Karuvannur bank fraud: Rs 175 crore remains unaccounted

Karuvannur Cooperative Bank
Congress activists protesting in front of Karuvannur Cooperative Bank. FILE PHOTO: Manorama

Thrissur: While the Revenue Department is recovering Rs 125.83 crore from the accused persons involved in the Rs 300-crore fraud that occurred in the Karuvannur Cooperative Bank in Thrissur, the remaining Rs 175 crore remains unaccounted.

Allegations are rife that political pressure had been exerted to reduce the liability of the accused to Rs 125 crore by claiming that there is no apparent evidence of their involvement in the crime, even though a forensic examination of the accounts by three senior auditors over a period of two years had found that there was an embezzlement of Rs 300 crore from the bank.

There are also indications that this is part of attempts being made to play down the extent of the fraud. Revenue recovery proceedings were started in March last, based on the report of the Joint Registrar of Cooperatives, after no one repaid the money even after they were given sufficient time to do so.

Although investigations, including that conducted by the Crime Branch, had found that there were large-scale fraudulent operations in giving loans and accepting deposits under the two governing boards of the CPM in the Karuvannur bank from 2014, only members of the second governing board and bank employees have been listed as the accused.

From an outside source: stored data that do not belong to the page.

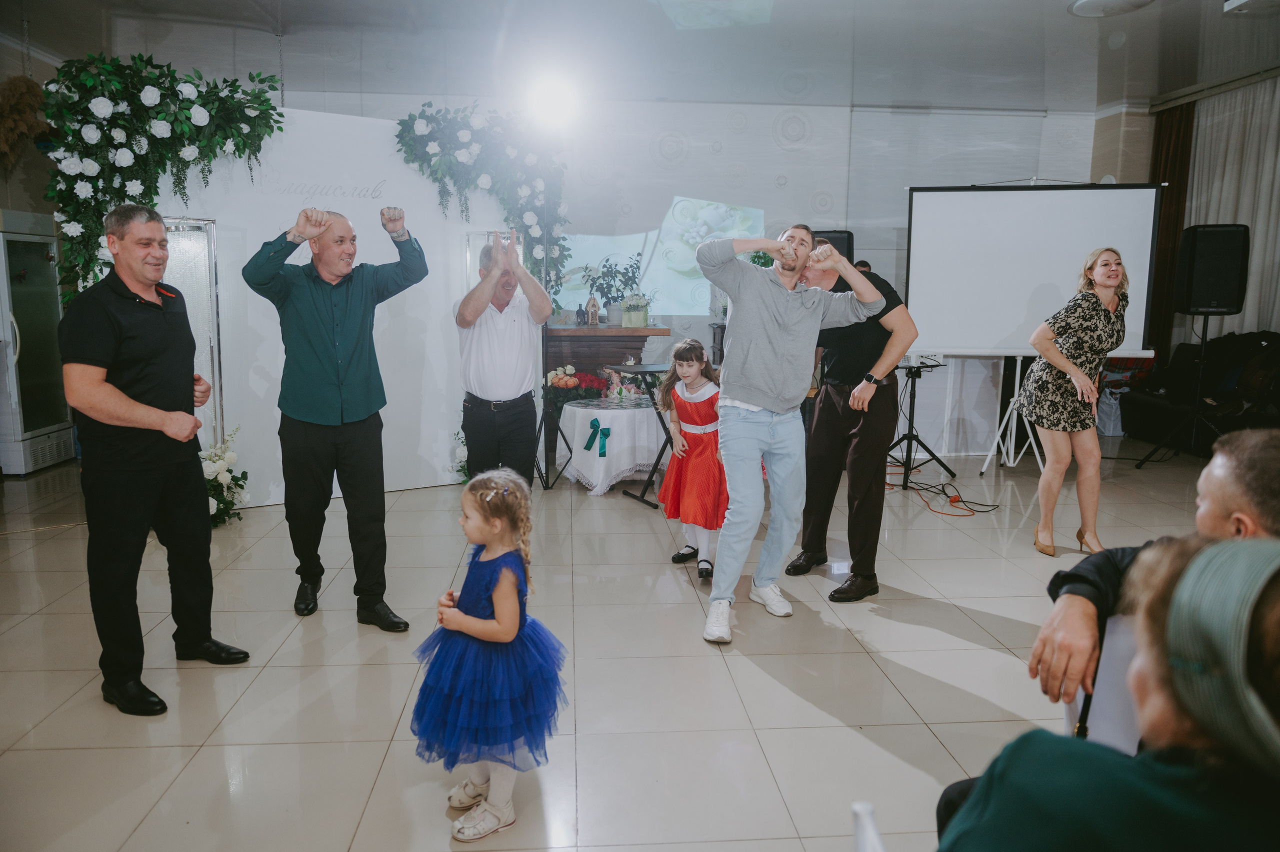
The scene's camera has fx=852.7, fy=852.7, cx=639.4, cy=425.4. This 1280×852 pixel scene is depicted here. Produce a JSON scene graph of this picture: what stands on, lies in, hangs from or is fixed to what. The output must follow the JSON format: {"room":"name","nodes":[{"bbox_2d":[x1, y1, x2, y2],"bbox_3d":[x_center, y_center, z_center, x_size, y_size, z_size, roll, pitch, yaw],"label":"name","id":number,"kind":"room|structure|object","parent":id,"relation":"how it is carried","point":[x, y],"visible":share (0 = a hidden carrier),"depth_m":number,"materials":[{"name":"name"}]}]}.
{"room":"event hall","nodes":[
{"label":"event hall","id":0,"kind":"room"},
{"bbox_2d":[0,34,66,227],"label":"left wall","id":1,"kind":"structure","parent":0,"point":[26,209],"depth_m":6.44,"materials":[{"name":"paint"}]},
{"bbox_2d":[0,71,52,169],"bbox_3d":[-4.243,-2.001,5.754,0.573,0.752,0.527,0,9,-4],"label":"dried plant","id":2,"kind":"object","parent":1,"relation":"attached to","point":[36,95],"visible":0.9,"depth_m":5.72,"materials":[{"name":"plant"}]},
{"bbox_2d":[143,108,517,504],"bbox_3d":[-1.901,-0.719,5.325,2.504,2.368,0.131,-5,11,-33],"label":"white partition wall","id":3,"kind":"structure","parent":0,"point":[279,500],"depth_m":5.31,"materials":[{"name":"white"}]},
{"bbox_2d":[39,52,282,293],"bbox_3d":[-2.575,-1.263,4.639,1.057,1.511,0.698,0,9,-4],"label":"flower garland","id":4,"kind":"object","parent":3,"relation":"attached to","point":[231,85],"visible":0.76,"depth_m":4.51,"materials":[{"name":"green plant"}]},
{"bbox_2d":[394,101,573,290],"bbox_3d":[-1.038,-1.432,5.729,1.130,1.466,0.549,0,9,-4],"label":"flower garland","id":5,"kind":"object","parent":3,"relation":"attached to","point":[402,142],"visible":0.77,"depth_m":5.66,"materials":[{"name":"plant"}]},
{"bbox_2d":[0,430,1245,851],"bbox_3d":[0.488,0.831,3.403,9.568,0.104,9.290,0,9,-4],"label":"floor","id":6,"kind":"structure","parent":0,"point":[950,641],"depth_m":2.93,"materials":[{"name":"beige tile"}]},
{"bbox_2d":[0,220,76,474],"bbox_3d":[-4.569,-0.575,6.153,0.628,1.767,0.683,0,9,-4],"label":"refrigerator","id":7,"kind":"object","parent":6,"relation":"on","point":[28,294],"visible":0.83,"depth_m":6.06,"materials":[{"name":"silver"}]},
{"bbox_2d":[59,204,250,715],"bbox_3d":[-1.662,0.076,2.850,0.545,1.540,0.587,4,9,21],"label":"man","id":8,"kind":"object","parent":6,"relation":"on","point":[126,413],"visible":0.98,"depth_m":2.69},
{"bbox_2d":[160,216,225,451],"bbox_3d":[-2.592,-0.321,4.803,0.430,1.630,0.338,0,9,-4],"label":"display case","id":9,"kind":"object","parent":6,"relation":"on","point":[206,264],"visible":0.43,"depth_m":4.81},
{"bbox_2d":[201,426,250,526],"bbox_3d":[-2.440,0.287,4.794,0.497,0.541,0.626,0,9,-4],"label":"flower arrangement","id":10,"kind":"object","parent":6,"relation":"on","point":[224,505],"visible":0.51,"depth_m":4.79,"materials":[{"name":"white plant"}]},
{"bbox_2d":[241,203,429,628],"bbox_3d":[-1.225,-0.042,3.485,0.624,1.577,0.641,-7,12,-41],"label":"man","id":11,"kind":"object","parent":6,"relation":"on","point":[336,395],"visible":0.98,"depth_m":3.30},
{"bbox_2d":[408,469,567,842],"bbox_3d":[-0.370,0.560,2.119,0.369,0.839,0.378,4,10,24],"label":"girl","id":12,"kind":"object","parent":6,"relation":"on","point":[477,621],"visible":0.98,"depth_m":2.03},
{"bbox_2d":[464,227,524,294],"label":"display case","id":13,"kind":"object","parent":6,"relation":"on","point":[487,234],"visible":0.24,"depth_m":5.72,"materials":[{"name":"clear"}]},
{"bbox_2d":[453,230,550,487],"bbox_3d":[-0.681,-0.124,4.222,0.463,1.567,0.681,0,9,-4],"label":"man","id":14,"kind":"object","parent":6,"relation":"on","point":[504,333],"visible":0.94,"depth_m":3.98},
{"bbox_2d":[533,324,576,488],"bbox_3d":[-0.643,-0.317,5.901,0.528,1.449,0.542,0,9,-4],"label":"tripod stand","id":15,"kind":"object","parent":6,"relation":"on","point":[547,472],"visible":0.68,"depth_m":5.88,"materials":[{"name":"black metal"}]},
{"bbox_2d":[545,364,609,420],"bbox_3d":[-0.503,-0.153,6.810,0.590,0.653,0.514,0,9,-4],"label":"flower arrangement","id":16,"kind":"object","parent":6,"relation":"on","point":[552,378],"visible":0.66,"depth_m":6.70,"materials":[{"name":"plant"}]},
{"bbox_2d":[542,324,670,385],"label":"mantel","id":17,"kind":"object","parent":6,"relation":"on","point":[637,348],"visible":0.52,"depth_m":7.19,"materials":[{"name":"brown wood"}]},
{"bbox_2d":[585,295,600,325],"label":"decorative lantern","id":18,"kind":"object","parent":17,"relation":"on","point":[592,301],"visible":0.99,"depth_m":7.05,"materials":[{"name":"brown wood"}]},
{"bbox_2d":[586,254,641,323],"bbox_3d":[-0.203,-1.148,7.174,0.470,0.590,0.443,0,9,-4],"label":"potted plant","id":19,"kind":"object","parent":17,"relation":"on","point":[624,284],"visible":0.91,"depth_m":7.13,"materials":[{"name":"plant"}]},
{"bbox_2d":[621,293,649,327],"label":"flower arrangement","id":20,"kind":"object","parent":17,"relation":"on","point":[632,316],"visible":0.99,"depth_m":7.04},
{"bbox_2d":[556,394,667,494],"bbox_3d":[-0.143,0.127,5.975,0.893,0.549,0.892,0,9,-4],"label":"round table","id":21,"kind":"object","parent":6,"relation":"on","point":[577,438],"visible":0.86,"depth_m":5.68,"materials":[{"name":"white fabric"}]},
{"bbox_2d":[583,416,613,456],"bbox_3d":[-0.271,0.068,5.756,0.220,0.207,0.192,0,9,-4],"label":"ribbon bow","id":22,"kind":"object","parent":21,"relation":"attached to","point":[594,420],"visible":0.93,"depth_m":5.73,"materials":[{"name":"fabric"}]},
{"bbox_2d":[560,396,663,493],"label":"tablecloth","id":23,"kind":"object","parent":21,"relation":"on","point":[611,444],"visible":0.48,"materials":[{"name":"white fabric"}]},
{"bbox_2d":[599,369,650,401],"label":"flower arrangement","id":24,"kind":"object","parent":21,"relation":"on","point":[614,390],"visible":0.74,"depth_m":6.05,"materials":[{"name":"plant"}]},
{"bbox_2d":[606,360,673,506],"bbox_3d":[0.076,0.041,5.525,0.526,0.828,0.561,0,9,-4],"label":"keyboard stand","id":25,"kind":"object","parent":6,"relation":"on","point":[655,371],"visible":0.7,"depth_m":5.42,"materials":[{"name":"black metal"}]},
{"bbox_2d":[655,336,727,577],"bbox_3d":[0.300,0.147,4.131,0.421,1.091,0.455,-4,10,-27],"label":"girl","id":26,"kind":"object","parent":6,"relation":"on","point":[702,361],"visible":0.85,"depth_m":4.03},
{"bbox_2d":[696,221,886,642],"bbox_3d":[0.557,-0.030,3.465,0.747,1.594,0.583,-5,10,-32],"label":"man","id":27,"kind":"object","parent":6,"relation":"on","point":[767,393],"visible":0.99,"depth_m":3.33},
{"bbox_2d":[786,242,918,603],"bbox_3d":[0.973,-0.049,3.915,0.519,1.529,0.601,-5,11,-33],"label":"man","id":28,"kind":"object","parent":6,"relation":"on","point":[880,353],"visible":0.88,"depth_m":3.74},
{"bbox_2d":[851,801,884,851],"bbox_3d":[0.261,0.616,0.914,0.274,0.329,0.278,0,9,-4],"label":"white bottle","id":29,"kind":"object","parent":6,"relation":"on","point":[857,832],"visible":1,"depth_m":0.95,"materials":[{"name":"plastic"}]},
{"bbox_2d":[882,359,955,487],"bbox_3d":[1.928,-0.032,6.089,0.575,0.844,0.565,0,9,-4],"label":"tripod stand","id":30,"kind":"object","parent":6,"relation":"on","point":[918,440],"visible":0.84,"depth_m":6.03,"materials":[{"name":"black metal"}]},
{"bbox_2d":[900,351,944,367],"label":"projector","id":31,"kind":"object","parent":30,"relation":"on","point":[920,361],"visible":0.53,"depth_m":5.77,"materials":[{"name":"white plastic"}]},
{"bbox_2d":[887,462,998,517],"bbox_3d":[1.980,0.414,5.819,0.715,0.062,1.085,0,9,-4],"label":"orange cable","id":32,"kind":"object","parent":6,"relation":"on","point":[943,490],"visible":0.84,"depth_m":5.61,"materials":[{"name":"plastic"}]},
{"bbox_2d":[977,353,1045,474],"bbox_3d":[2.931,-0.239,6.502,0.522,1.147,0.524,0,9,-4],"label":"stand","id":33,"kind":"object","parent":6,"relation":"on","point":[1018,378],"visible":0.68,"depth_m":6.52,"materials":[{"name":"white metal"}]},
{"bbox_2d":[904,179,1163,466],"bbox_3d":[2.930,-0.785,6.522,1.765,2.258,0.702,3,9,13],"label":"projection screen","id":34,"kind":"object","parent":6,"relation":"on","point":[1038,274],"visible":0.84,"depth_m":6.43,"materials":[{"name":"white fabric"}]},
{"bbox_2d":[1018,247,1130,555],"bbox_3d":[2.273,-0.124,4.473,0.518,1.487,0.676,0,9,-4],"label":"woman","id":35,"kind":"object","parent":6,"relation":"on","point":[1090,291],"visible":0.98,"depth_m":4.31},
{"bbox_2d":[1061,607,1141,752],"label":"chair","id":36,"kind":"object","parent":6,"relation":"on","point":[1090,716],"visible":0.29,"depth_m":1.63,"materials":[{"name":"white"}]},
{"bbox_2d":[935,533,1279,849],"bbox_3d":[0.615,0.589,0.988,0.566,0.983,0.578,-8,12,-43],"label":"woman","id":37,"kind":"object","parent":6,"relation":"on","point":[1191,562],"visible":0.97,"depth_m":0.88},
{"bbox_2d":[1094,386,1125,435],"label":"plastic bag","id":38,"kind":"object","parent":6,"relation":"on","point":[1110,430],"visible":0.49,"depth_m":7.96,"materials":[{"name":"white plastic"}]},
{"bbox_2d":[1029,427,1279,734],"bbox_3d":[1.137,0.506,1.597,0.648,0.941,0.632,0,9,-4],"label":"man","id":39,"kind":"object","parent":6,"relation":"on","point":[1213,490],"visible":0.63,"depth_m":1.58},
{"bbox_2d":[1132,312,1227,467],"bbox_3d":[4.182,-0.263,6.439,0.609,1.215,0.589,0,9,-4],"label":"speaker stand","id":40,"kind":"object","parent":6,"relation":"on","point":[1198,386],"visible":0.93,"depth_m":6.43,"materials":[{"name":"black metal"}]},
{"bbox_2d":[1174,223,1250,314],"bbox_3d":[4.359,-1.188,6.503,0.418,0.667,0.402,4,10,24],"label":"speaker","id":41,"kind":"object","parent":40,"relation":"on","point":[1196,294],"visible":0.97,"depth_m":6.35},
{"bbox_2d":[1119,332,1279,453],"bbox_3d":[5.022,-0.230,6.966,0.907,0.977,1.970,0,9,-4],"label":"sofa","id":42,"kind":"object","parent":6,"relation":"on","point":[1183,361],"visible":0.65,"depth_m":7.17,"materials":[{"name":"black fabric"}]},
{"bbox_2d":[0,0,1279,112],"bbox_3d":[0.545,-2.471,3.858,11.216,0.125,9.069,0,9,-4],"label":"ceiling","id":43,"kind":"structure","parent":0,"point":[1058,13],"depth_m":6.25,"materials":[{"name":"white paint"}]},
{"bbox_2d":[523,73,579,128],"bbox_3d":[-0.611,-2.248,5.873,0.435,0.336,0.451,0,9,-4],"label":"stage light","id":44,"kind":"object","parent":43,"relation":"attached to","point":[552,100],"visible":0.97,"depth_m":5.81,"materials":[{"name":"white"}]},
{"bbox_2d":[1068,0,1155,16],"bbox_3d":[2.871,-2.547,5.121,0.499,0.081,0.497,0,9,-4],"label":"ceiling light","id":45,"kind":"object","parent":43,"relation":"attached to","point":[1093,1],"visible":0.98,"depth_m":5.15,"materials":[{"name":"white"}]},
{"bbox_2d":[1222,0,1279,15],"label":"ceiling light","id":46,"kind":"object","parent":43,"relation":"attached to","point":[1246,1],"visible":0.98,"depth_m":5.04,"materials":[{"name":"white"}]},
{"bbox_2d":[192,69,1103,458],"bbox_3d":[0.280,-1.488,7.931,8.724,3.153,0.207,0,9,-4],"label":"back wall","id":47,"kind":"structure","parent":0,"point":[767,199],"depth_m":7.81,"materials":[{"name":"white paint"}]},
{"bbox_2d":[553,195,769,314],"bbox_3d":[0.000,-1.680,8.303,2.453,1.099,0.030,0,9,-4],"label":"projected image","id":48,"kind":"object","parent":47,"relation":"attached to","point":[607,242],"visible":0.71,"depth_m":8.30,"materials":[{"name":"multicoloured"}]},
{"bbox_2d":[810,229,854,261],"bbox_3d":[1.501,-1.265,6.950,0.397,0.646,0.405,4,10,24],"label":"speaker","id":49,"kind":"object","parent":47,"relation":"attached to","point":[830,237],"visible":0.24,"depth_m":6.74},
{"bbox_2d":[1093,67,1279,388],"bbox_3d":[5.254,-1.165,5.919,0.274,3.039,5.873,0,9,-4],"label":"right wall","id":50,"kind":"structure","parent":0,"point":[1118,127],"depth_m":7.80,"materials":[{"name":"beige"}]},
{"bbox_2d":[1147,101,1195,356],"bbox_3d":[4.899,-1.483,8.018,0.143,3.007,0.521,0,9,-4],"label":"brown curtain","id":51,"kind":"object","parent":50,"relation":"attached to","point":[1168,160],"visible":0.5,"depth_m":7.89,"materials":[{"name":"brown fabric"}]},
{"bbox_2d":[1187,75,1279,340],"bbox_3d":[5.304,-1.402,7.148,0.130,2.882,2.258,0,9,-4],"label":"white curtain","id":52,"kind":"object","parent":50,"relation":"attached to","point":[1196,177],"visible":0.71,"depth_m":7.43,"materials":[{"name":"fabric"}]}
]}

District Collector V R Krishna Teja ordered recovery of Rs 125.83 crore from 24 of these persons. Among them, only members of the governing board have been imposed amounts proportional to the defrauded amount. Commission agent Bijoy, who has been found to have perpetrated a fraud of Rs 35.65 crore, has been asked to pay back only Rs 20.72 lakh.

Similarly, while it was found that the bank manager, Biju Karim, had swindled the bank of Rs 25.85 crore, has to repay only Rs 12.16 crore. C K Jills, former accountant of the bank, who had embezzled Rs 5.73 crore, will have to pay back only Rs 19.99 lakh. The official explanation is that evidence of their culpability in the fraud has been found only to the extent of these amounts.

However, even if Rs 125 crore is realised through revenue recovery, that will not be a solution to the distress of the depositors of the Karuvannur Bank who have lost their money.

The bank has to repay around Rs 141 crore to investors in just the different deposit schemes. There are other categories of depositors too. There are also cases of people being saddled with the liability of repaying loans that they had never taken.

The present situation is such that Rs 175 crore that had been embezzled through various ways including the purported loans, remains accountant for. The liability of the accused came down to Rs 125 crore close on the heels of the extent of the embezzlement being pegged at Rs 227 crore in the Crime Branch investigation into the Rs 300-crore fraud.

MV Suresh, the petitioner in the case and chairman of the Janakeeya Prathirodha Samithi (People’s Resistance Forum) alleged that there was a political conspiracy behind the reduction of the liability of the accused to Rs 125 crore. The figures in the report of the Joint Registrar are wrong, he said. The fraud was being perpetuated by reducing the liability of the accused, Suresh said.

Bijoy invested loot in Dubai and China? ED to investigate

It is learnt that commission agent, A K Bijoy, who swindled money from the Karuvannur Cooperative Bank, invested the money in Dubai, China, Singapore, and Thailand. The Enforcement Directorate (ED) is scrutinising in detail the travels undertaken by Bijoy to these places.

The links Bijoy has with the business that his relative is running in China are also under investigation.